I’ve been developing, extending and maintaining one SVG based GIS application for the last 4 years. I’ve learned a lot in the last year’s and revived some of my math knowledge’s (geometry).
Well... this post is about SVG and GIS and not me… let me just say, that 4 years ago SVG was a good promising technology supported by a W3C standard, and some big companies behind it (like Adobe and Corel).
Adobe and Corel were providing a free SVG View plugin for both explorer and mozilla, and that was the only thing necessary to start viewing SVG enabled web sites.
After analyzing some competitors in the mapping industry we had no doubt to go with the W3C supported standard and we used SVG, back then it was clearly the best option for anyone starting a web browser GIS application.
In the last year's a few events occurred that are important and were major step back in pushing SVG into the web browser:
1. The continuous delay for the new speciation version (1.2 is still not final…), Adobe witch in time had a version 6 of the SVG Viewer plugin available for download, pulled it out, binding it’s release to the final release of the 1.2 SVG specification.
2. During the year 2005 Adobe acquired Macromedia, and therefore became the Macromedia Flash owner. Flash can somehow be seen as an SVG competitor although not so used in GIS applications.
3. Internet Explorer 7 was released and not SVG support was included despite the rumors saying just the opposite.

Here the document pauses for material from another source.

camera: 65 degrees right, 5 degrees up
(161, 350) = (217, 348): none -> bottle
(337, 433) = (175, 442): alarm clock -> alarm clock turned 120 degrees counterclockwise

4. Since the Macromedia acquisition, it was clear that SVG viewer wasn’t a flag product for Adobe, and also that it was nonsense in its goal towards extending Flash usage. So it was not very surprising to know that the Adobe SVG viewer was being discontinued while acknowledging it will never be supported in Windows Vista.

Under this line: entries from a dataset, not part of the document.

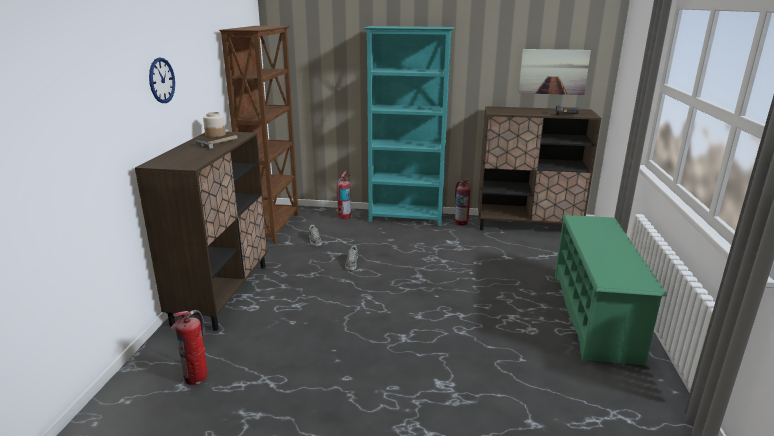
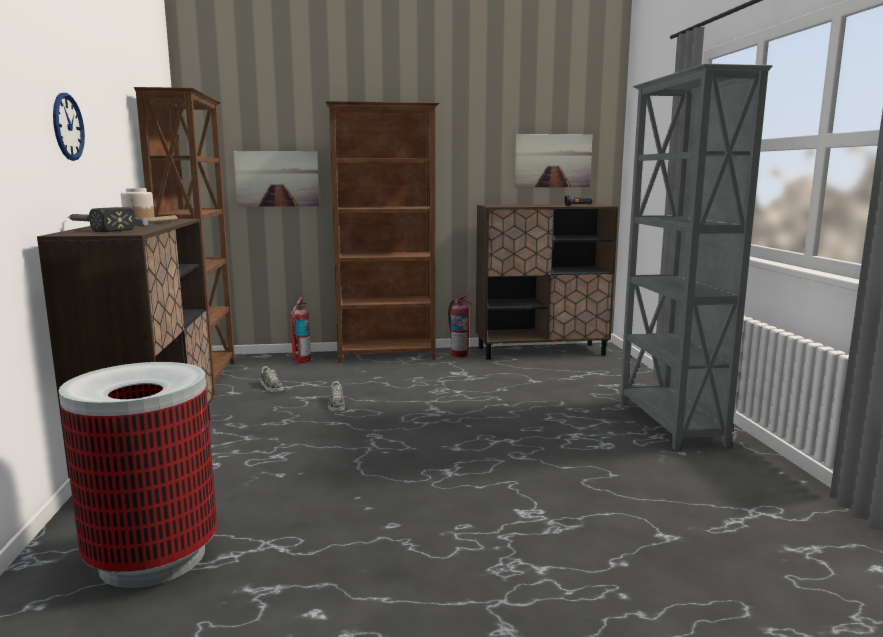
camera: 15 degrees left, 10 degrees down
(176, 154) = (94, 229): none -> hammer
(197, 377) = (153, 558): fire extinguisher -> trash can
(332, 81) = (277, 179): none -> picture
(406, 218) = (387, 356): turquoise bookcase -> brown bookcase
(594, 315) = (669, 423): green shoe rack -> grey bookcase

So after January 1st of 2008 there’s no more SVG viewer, you can consult the Adobe End of Life FAQ
here.
After issuing the EOL statement and under pressure by the SVG community, Adobe have agreed to extend the viewer distribution indefinitely, but sit no new version will be developed.
Here we are today, and we’ve no major company behind SVG (Corel also stopped their SVG viewer development). And there’s a new player in the market, Microsoft will support XAML in the browser.
Converting from SVG to XAML is rather simple, and somehow the pass as proven, so chances are high that Microsoft will succeed, therefore probably SilverLight will be a winner.
Gradually GIS applications based on SVG will start there way into SilverLight or Flash, probably Esri and Intergraph will start supporting one of those technologies, and a few hears from now probably the SVG usage in the browser will fade. More certainly SVG GIS applications are destined to disappearance.
I believe SVG may survive as a technology, later there is a push to take SVG to the mobile (cell phone/PDA market), and some Cell Phone companies have added SVG support in their devices.
For me, we’ve scheduled the change of our mapping SVG GIS application to SilverLigth by the last quarter of this year.